Wierzę, że jeśli przed nim (przed nią) stanę, Bóg nie zapyta mnie, czy jadałam w piątki kiełbasę i czy zmusiłam zgwałconą sąsiadkę do urodzenia dziecka. Mam również nadzieję, że nie przyczepi się do szkoły mojego przyszłego dziecka i nie zapyta ze złośliwym grymasem: „ale czy były tam dzieci rozwiedzionych rodziców?”. Nie spodziewam się także usłyszeć, jak Bóg nerwowo dopytuje, czy aby na pewno w każdą niedzielę chodziłam do kościoła i czy słuchałam Rolling Stonesów. Nie sądzę też, by myślał, że Nergal jest diabłem, a ksiądz Boniecki jego adwokatem. Sprowadzanie Boga do roli małostkowego idioty to co prawda ostatnio zażarta praca wielu katolików – celebrytów, ale głęboko wierzę, że epatując głupotą pokazują swoją, nie jego (jej?) prawdziwą naturę.
Jeśli Bóg istnieje
REKLAMA
Jeśli kiedykolwiek stanę przed Bogiem, jeśli okaże się, że on istnieje, mam nadzieję, że spotkam kogoś z poczuciem humoru, dystansem do siebie, inteligentnego i mądrego – to oczywiste, ale także wielkodusznego, zupełnie pozbawionego tego charakterystycznego dla prostaków i neurotyków przywiązania do wałkowania w nieskończoność błahych i dla nikogo poza samym zainteresowanym nic nie znaczących szczegółów jak: "czy Jezus w Świebodzinie miał 25, czy może jednak aż 30 metrów?".

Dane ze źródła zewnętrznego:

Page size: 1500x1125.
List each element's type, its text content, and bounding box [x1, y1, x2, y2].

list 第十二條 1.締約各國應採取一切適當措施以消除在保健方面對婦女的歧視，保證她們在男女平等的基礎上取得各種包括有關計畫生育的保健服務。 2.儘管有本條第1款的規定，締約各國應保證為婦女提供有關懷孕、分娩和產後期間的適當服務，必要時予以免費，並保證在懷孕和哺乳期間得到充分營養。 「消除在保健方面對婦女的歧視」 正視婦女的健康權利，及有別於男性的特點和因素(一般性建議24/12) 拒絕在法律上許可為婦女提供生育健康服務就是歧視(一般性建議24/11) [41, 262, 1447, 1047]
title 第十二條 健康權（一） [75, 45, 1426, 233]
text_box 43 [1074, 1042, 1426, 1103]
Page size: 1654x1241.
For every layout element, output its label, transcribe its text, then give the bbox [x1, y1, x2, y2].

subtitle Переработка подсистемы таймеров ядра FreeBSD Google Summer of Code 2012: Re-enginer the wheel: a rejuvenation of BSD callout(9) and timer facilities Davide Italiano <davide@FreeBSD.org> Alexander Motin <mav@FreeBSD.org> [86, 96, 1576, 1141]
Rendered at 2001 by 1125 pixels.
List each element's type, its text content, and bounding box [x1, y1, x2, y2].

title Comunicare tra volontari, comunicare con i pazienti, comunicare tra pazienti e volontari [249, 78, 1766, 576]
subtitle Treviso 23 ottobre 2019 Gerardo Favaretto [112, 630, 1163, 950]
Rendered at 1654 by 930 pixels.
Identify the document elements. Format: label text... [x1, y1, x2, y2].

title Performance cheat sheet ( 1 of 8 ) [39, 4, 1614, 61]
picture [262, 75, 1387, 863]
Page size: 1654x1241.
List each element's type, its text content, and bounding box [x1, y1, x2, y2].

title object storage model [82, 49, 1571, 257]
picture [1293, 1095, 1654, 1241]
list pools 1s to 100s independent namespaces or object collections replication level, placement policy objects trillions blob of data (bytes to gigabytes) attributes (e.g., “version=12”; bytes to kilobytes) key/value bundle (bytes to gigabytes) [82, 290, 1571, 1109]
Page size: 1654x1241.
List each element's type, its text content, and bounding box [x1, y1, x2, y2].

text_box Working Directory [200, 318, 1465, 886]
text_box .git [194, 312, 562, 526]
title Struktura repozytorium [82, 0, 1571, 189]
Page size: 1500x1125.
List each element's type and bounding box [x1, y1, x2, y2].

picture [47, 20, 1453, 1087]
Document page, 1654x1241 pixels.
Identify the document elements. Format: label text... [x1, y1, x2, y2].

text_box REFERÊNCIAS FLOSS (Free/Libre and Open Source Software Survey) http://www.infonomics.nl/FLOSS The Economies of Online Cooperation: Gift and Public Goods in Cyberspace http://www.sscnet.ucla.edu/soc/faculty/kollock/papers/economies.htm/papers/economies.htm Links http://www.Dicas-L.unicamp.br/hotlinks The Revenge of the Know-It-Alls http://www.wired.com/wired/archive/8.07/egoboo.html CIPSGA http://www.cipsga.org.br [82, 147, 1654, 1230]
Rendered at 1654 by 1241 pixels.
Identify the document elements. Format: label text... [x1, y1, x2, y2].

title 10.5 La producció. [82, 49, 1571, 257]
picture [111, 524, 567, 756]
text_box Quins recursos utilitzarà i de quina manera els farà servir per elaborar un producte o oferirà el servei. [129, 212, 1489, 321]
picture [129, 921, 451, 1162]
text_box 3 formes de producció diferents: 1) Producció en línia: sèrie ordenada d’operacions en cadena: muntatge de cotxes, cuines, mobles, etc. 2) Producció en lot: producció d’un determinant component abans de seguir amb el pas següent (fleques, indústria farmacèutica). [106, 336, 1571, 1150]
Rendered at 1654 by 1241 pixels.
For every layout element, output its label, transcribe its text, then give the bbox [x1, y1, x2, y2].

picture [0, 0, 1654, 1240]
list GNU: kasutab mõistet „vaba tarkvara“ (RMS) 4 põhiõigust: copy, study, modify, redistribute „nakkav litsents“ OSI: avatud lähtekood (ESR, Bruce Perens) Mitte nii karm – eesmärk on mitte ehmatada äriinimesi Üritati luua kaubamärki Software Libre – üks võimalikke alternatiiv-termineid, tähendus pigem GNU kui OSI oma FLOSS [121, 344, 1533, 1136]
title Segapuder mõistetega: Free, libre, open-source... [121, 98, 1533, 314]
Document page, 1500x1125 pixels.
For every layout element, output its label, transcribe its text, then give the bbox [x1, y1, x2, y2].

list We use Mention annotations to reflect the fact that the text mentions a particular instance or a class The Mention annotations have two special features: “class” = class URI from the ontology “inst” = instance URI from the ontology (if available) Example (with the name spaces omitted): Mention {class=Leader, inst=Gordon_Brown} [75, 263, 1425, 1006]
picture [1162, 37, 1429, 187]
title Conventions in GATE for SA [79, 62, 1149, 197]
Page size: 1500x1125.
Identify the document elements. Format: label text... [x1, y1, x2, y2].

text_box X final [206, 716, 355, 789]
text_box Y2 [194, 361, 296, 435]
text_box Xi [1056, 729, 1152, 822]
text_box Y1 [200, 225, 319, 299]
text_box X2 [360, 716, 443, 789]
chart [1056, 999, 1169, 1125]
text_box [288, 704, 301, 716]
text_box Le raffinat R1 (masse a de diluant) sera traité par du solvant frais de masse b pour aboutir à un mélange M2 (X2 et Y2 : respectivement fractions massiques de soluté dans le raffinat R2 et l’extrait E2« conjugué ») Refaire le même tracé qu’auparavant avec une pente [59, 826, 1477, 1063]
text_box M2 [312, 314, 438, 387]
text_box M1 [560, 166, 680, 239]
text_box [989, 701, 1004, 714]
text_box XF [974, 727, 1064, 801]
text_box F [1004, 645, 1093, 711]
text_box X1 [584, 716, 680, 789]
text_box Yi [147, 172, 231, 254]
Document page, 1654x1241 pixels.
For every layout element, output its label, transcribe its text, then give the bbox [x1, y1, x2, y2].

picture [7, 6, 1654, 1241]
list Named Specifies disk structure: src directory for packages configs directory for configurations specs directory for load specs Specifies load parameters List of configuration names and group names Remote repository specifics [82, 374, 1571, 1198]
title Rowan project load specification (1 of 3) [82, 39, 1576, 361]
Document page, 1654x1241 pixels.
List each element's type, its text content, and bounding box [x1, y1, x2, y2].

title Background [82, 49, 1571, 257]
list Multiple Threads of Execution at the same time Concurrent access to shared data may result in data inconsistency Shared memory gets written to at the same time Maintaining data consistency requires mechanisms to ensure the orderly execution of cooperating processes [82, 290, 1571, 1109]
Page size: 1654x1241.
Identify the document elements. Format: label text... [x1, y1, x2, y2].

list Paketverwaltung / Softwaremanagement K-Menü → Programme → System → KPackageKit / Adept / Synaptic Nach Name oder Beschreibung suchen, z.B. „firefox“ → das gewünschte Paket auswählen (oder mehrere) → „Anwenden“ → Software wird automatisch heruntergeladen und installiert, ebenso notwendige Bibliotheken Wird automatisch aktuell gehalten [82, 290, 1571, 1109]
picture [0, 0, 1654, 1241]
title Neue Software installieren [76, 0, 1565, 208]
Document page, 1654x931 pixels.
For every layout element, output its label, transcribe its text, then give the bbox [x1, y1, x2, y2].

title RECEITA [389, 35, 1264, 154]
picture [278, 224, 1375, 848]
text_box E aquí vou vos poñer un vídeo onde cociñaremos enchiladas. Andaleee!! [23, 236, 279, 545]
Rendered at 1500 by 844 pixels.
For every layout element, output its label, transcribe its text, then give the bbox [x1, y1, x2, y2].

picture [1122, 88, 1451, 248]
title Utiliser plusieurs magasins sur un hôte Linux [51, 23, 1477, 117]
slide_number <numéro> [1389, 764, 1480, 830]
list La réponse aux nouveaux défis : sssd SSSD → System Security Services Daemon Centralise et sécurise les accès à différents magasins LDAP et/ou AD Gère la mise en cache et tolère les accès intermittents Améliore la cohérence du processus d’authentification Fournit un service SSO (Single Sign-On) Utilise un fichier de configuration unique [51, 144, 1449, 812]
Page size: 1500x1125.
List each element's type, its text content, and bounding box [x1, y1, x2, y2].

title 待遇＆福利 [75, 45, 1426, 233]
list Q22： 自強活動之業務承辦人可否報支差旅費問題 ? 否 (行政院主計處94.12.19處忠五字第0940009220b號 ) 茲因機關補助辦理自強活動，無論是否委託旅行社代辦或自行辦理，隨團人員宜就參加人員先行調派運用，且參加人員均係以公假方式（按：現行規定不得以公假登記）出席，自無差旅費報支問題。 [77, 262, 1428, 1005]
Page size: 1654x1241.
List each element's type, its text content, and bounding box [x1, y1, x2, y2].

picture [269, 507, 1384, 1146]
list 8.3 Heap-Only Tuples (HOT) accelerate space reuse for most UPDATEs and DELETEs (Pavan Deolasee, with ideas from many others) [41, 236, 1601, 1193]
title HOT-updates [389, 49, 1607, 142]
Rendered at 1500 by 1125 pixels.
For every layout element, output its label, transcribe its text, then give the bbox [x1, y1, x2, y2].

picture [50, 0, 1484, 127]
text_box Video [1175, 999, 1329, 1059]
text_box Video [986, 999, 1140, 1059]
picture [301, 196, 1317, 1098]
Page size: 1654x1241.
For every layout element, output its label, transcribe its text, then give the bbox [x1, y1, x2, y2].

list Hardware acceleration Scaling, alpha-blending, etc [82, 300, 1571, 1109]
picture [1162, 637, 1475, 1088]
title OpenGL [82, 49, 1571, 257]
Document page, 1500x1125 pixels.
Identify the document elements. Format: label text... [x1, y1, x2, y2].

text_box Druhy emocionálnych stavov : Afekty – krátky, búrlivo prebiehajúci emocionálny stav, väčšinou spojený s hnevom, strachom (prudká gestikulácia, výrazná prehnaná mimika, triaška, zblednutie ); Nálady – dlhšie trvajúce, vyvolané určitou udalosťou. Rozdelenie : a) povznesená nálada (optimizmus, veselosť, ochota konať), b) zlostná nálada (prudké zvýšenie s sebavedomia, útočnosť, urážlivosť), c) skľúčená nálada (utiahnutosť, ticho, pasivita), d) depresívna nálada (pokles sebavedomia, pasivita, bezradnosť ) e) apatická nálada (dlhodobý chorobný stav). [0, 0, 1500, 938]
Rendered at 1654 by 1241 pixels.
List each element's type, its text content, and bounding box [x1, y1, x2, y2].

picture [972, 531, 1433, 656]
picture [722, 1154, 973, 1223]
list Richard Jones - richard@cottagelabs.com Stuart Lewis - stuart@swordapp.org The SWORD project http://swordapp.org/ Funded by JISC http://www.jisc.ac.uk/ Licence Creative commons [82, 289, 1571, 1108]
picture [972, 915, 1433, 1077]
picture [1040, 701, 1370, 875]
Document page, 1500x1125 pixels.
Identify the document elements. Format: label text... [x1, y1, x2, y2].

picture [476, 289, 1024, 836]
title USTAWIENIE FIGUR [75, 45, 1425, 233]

Wbrew nadziejom braci Karnowskich jestem pewna, że Bóg nie dzieliłby księży na lubiących (bądź nie) Nergala i zgorszonych (bądź nie) darciem Biblii na scenie. Dzieliłby ich natomiast zapewne na miłosiernych i sobków, rozsądnych i zapienionych z nienawiści, myślących i krzyczących, mądrych i tych, co się wymądrzają. I mam przeczucie, że w tej drugiej kategorii ani bracia Karnowscy – znęcający się nad upokarzanym przez Kościół księdzem Bonieckim, ani wyżywający się na wszystkich myślących inaczej niż on, Tomasz Terlikowski, ani wielu wielu innych nienawistników, by się nie znalazło.